Hi Peter,

I have seen you have done a lot of testing with apache benchmarking.
I find it a little strange to use this as a test. Basically you will hit the
roof of standing I/O operations because you introduce latency with pfsense.
The lower the latency the more finished tasks/connections per time unit.
Most people don't take this into consideration when they tune apache.
Although, this is one of the most important aspects of web-server tuning. 

This is the scenario:

Client with low BW and high latency will generate a standing I/O because of
the way apache is designed. So if a client with 100ms latency asks for a
file of 100Kbyte and he has a 3KB/s transfer rate he will generate a
standing I/O operation for "latency + transfer time", and the I/O operation
will not be finished until he has a completed transfer. So basically you do
the same, because you change the amount of time the request takes to process
you will have more standing I/O operations then if pfsense does routing only
(faster then routing and filtering). So lets say that you increase latency
from 0.4 ms to 2 ms it will mean that you have standing I/O 250% longer.
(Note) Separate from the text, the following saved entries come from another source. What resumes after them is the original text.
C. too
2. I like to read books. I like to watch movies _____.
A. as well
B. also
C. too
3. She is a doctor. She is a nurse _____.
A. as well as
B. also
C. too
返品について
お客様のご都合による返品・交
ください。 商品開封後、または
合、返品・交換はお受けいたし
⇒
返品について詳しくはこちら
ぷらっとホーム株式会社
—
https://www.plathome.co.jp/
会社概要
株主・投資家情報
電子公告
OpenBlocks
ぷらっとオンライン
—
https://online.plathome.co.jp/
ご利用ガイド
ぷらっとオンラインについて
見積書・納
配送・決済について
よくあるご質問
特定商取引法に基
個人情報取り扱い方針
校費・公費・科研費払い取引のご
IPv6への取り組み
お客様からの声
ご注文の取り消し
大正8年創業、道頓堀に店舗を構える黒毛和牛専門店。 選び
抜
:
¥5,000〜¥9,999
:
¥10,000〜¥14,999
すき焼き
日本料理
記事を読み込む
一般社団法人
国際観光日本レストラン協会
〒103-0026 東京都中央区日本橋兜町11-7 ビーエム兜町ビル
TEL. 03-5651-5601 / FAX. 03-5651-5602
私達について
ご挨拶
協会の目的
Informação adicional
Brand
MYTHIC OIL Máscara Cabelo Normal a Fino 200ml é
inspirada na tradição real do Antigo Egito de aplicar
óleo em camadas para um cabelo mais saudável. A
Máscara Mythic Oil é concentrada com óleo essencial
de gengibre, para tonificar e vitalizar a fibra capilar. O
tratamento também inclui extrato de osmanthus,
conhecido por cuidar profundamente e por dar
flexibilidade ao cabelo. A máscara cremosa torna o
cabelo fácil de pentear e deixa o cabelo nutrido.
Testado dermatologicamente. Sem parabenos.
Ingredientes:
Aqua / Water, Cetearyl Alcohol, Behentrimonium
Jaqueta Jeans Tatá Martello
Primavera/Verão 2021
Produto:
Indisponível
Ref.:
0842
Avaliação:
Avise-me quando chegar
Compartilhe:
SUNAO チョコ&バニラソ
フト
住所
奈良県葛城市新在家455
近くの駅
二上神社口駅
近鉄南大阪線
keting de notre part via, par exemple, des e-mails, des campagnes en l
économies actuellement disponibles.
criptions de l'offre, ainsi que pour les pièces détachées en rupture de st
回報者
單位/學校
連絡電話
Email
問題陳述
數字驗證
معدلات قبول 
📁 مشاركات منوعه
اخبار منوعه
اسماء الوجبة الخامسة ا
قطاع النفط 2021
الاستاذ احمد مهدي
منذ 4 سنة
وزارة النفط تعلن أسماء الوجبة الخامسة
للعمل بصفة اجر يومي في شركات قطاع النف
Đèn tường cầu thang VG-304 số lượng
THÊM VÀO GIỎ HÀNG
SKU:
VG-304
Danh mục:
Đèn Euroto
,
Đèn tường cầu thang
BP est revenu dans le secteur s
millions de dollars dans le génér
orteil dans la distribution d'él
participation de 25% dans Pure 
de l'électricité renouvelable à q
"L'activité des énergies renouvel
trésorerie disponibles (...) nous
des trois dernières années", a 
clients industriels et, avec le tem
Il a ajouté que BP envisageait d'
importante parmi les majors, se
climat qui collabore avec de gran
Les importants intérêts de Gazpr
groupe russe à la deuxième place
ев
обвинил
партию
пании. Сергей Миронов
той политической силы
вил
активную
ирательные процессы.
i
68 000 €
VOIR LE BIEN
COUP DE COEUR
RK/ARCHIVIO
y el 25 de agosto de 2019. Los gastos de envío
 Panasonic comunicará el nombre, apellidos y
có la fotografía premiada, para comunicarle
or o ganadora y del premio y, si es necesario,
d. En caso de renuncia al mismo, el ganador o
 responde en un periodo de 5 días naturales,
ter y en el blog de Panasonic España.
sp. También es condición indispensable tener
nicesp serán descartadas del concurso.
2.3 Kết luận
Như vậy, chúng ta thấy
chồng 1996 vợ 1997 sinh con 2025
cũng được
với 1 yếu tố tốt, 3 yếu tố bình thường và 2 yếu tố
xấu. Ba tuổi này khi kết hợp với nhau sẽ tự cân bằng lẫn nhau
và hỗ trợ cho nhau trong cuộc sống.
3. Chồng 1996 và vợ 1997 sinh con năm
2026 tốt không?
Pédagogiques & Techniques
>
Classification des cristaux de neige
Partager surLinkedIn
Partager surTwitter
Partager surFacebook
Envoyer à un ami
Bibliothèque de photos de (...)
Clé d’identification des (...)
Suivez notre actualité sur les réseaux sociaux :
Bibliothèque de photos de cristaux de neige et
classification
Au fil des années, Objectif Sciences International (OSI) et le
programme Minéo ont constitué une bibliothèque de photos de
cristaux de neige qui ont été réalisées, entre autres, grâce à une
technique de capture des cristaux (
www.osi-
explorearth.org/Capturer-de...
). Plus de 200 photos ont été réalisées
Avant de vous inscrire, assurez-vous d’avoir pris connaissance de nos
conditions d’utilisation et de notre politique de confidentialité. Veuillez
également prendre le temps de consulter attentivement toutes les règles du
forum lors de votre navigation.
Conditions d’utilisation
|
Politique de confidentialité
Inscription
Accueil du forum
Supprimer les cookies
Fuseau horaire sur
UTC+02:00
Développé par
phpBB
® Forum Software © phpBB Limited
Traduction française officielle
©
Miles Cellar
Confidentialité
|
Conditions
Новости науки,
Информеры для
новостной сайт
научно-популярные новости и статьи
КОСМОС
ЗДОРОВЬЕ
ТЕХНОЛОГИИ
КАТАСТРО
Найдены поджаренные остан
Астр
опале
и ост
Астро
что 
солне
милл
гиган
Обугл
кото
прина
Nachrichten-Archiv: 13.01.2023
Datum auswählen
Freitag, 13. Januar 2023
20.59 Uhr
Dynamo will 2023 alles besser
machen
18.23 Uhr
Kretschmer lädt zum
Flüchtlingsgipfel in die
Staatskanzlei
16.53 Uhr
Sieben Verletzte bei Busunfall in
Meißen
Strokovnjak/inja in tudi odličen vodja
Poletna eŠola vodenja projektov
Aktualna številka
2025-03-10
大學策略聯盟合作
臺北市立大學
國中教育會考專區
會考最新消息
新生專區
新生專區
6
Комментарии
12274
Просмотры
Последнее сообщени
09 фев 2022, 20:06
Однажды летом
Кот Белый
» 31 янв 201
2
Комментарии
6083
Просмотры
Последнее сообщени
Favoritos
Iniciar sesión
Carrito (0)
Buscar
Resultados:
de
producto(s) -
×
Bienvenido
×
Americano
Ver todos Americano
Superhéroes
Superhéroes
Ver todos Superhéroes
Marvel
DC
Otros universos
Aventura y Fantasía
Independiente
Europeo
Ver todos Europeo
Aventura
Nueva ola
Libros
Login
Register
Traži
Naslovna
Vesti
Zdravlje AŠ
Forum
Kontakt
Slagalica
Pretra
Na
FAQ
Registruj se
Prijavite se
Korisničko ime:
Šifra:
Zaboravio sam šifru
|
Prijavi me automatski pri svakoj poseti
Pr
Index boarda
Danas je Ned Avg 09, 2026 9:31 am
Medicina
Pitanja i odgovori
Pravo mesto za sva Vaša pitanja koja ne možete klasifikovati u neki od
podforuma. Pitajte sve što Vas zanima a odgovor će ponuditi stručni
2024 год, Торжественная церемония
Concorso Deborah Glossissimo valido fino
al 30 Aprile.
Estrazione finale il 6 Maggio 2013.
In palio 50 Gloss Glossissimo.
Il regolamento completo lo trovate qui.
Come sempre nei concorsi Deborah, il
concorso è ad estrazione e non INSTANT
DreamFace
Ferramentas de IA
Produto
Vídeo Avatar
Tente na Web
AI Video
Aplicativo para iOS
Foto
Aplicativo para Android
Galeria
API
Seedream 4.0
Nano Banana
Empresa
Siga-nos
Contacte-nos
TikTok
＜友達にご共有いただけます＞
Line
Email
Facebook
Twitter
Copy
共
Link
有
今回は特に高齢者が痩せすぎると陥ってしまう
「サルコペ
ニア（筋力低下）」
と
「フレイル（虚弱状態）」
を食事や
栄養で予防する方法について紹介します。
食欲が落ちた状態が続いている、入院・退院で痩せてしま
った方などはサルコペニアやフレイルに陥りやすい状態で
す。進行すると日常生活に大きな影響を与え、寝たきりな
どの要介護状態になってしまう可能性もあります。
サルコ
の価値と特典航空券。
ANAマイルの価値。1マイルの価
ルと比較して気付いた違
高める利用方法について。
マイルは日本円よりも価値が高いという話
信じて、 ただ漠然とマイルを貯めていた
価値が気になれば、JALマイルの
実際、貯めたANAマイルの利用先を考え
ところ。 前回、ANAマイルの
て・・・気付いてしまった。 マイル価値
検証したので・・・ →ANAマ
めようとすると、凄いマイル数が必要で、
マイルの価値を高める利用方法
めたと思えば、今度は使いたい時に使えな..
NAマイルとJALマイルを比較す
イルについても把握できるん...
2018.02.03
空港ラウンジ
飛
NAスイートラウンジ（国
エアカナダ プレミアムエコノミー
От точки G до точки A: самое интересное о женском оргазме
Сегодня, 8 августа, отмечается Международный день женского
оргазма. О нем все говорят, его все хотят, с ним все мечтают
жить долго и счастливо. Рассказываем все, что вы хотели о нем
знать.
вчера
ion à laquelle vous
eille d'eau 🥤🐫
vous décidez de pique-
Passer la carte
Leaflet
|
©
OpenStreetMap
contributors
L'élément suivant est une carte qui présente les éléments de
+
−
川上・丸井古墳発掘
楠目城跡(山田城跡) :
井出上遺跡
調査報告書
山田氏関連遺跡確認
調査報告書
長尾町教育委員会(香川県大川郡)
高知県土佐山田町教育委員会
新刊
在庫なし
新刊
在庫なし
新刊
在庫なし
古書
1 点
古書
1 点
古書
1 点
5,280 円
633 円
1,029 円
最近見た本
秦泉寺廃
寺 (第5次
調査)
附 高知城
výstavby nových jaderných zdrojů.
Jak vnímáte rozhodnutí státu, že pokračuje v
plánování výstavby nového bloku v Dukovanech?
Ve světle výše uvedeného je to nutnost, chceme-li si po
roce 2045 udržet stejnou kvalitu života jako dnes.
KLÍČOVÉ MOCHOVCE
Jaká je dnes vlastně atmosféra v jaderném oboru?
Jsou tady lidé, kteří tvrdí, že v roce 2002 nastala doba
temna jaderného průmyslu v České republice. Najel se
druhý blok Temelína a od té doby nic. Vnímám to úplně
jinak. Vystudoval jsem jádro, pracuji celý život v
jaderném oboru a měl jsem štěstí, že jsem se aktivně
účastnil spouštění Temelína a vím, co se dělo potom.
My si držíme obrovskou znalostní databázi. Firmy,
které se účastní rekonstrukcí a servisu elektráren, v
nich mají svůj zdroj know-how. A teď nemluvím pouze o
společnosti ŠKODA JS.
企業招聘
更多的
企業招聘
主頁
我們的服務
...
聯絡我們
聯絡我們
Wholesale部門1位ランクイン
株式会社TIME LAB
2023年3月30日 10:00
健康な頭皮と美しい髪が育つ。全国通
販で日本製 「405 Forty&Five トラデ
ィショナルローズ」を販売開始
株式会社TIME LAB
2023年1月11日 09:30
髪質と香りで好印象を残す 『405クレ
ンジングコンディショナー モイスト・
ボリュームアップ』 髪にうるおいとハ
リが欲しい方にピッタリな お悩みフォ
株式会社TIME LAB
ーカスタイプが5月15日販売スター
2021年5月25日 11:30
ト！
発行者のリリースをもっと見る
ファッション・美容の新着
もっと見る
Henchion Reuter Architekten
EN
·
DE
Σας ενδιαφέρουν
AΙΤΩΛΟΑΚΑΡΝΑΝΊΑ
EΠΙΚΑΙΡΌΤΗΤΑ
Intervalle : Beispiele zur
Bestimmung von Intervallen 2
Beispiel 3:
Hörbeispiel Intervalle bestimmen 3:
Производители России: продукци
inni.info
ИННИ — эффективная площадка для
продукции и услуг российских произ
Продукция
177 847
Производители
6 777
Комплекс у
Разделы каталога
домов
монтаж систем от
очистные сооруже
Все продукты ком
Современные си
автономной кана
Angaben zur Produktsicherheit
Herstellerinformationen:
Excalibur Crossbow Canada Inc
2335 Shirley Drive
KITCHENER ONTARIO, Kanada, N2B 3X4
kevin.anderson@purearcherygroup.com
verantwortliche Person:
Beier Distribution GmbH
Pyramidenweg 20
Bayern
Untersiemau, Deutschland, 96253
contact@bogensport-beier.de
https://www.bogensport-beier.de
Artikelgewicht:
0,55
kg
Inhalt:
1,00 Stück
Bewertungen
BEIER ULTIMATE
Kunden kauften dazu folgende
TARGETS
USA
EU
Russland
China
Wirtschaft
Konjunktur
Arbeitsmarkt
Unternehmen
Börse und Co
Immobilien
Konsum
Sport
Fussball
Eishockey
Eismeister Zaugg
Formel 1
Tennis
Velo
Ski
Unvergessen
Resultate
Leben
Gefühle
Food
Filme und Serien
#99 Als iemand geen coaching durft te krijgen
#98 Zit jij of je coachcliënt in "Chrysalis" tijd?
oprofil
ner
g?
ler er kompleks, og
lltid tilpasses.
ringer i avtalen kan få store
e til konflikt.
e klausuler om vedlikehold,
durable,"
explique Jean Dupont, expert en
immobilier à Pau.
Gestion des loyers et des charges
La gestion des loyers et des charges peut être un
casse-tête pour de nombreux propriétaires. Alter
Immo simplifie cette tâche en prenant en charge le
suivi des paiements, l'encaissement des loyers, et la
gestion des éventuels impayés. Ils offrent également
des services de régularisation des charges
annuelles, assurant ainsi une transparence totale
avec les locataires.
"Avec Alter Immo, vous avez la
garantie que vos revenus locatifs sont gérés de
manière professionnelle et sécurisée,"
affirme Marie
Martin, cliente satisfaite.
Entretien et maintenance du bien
So
in turn that will mean that your ability to serve connections will be 1/5
with 2ms compared to 0.4 ms latency.

I hope this explains better the behavior you see.

As for device polling there are some sysctls that controls polling behavior

sysctl kern.polling. will list them.

The ones listed below seems to be the once that has the most effect on
polling and performance. You will have to play around with these settings to
find out what works best on your HW, as I can't seem to find some common
setting that works well for all kinds of HW.

kern.polling.each_burst=80
kern.polling.burst_max=1000
kern.polling.user_frac=50

The info/documentation on these settings seems limited so you should do some
creative google searching to find out more.

-lsf

-----Original Message-----
From: Peter Zaitsev [mailto:[EMAIL PROTECTED] 
Sent: 30. oktober 2005 05:35
To: support@pfsense.com
Subject: [pfSense Support] Network Device pooling

Hi,


Tested this feature to see if it helps me with apache benchmark problem
- no it does not .

Also it looks like it is firewall related issue as if firewall is
totally disabled (pf fails to load rules)  everything works as
expected. 


Speaking about Network pooling - in my case it increased packet round
trip  (2 Gbit Nicks) from   0.4 ms to  2ms.     At the same time it well
decreased CPU usage during the tests so this is something to consider if
CPU performance ever becomes the problem. 

On other hand I was a bit surprised  - according to vmstat number of
interrupts even  on idle box jumped to some 30.000/sec   (from some 150
without this option set) 

I guess these are timer interrupts are used for pooling, so why they are
pooled about 1000 times per second if we get so many timer interrupts ? 

One more thing to note:   system needs to be restarted for this option
to take an affect, however it does not say so anywhere.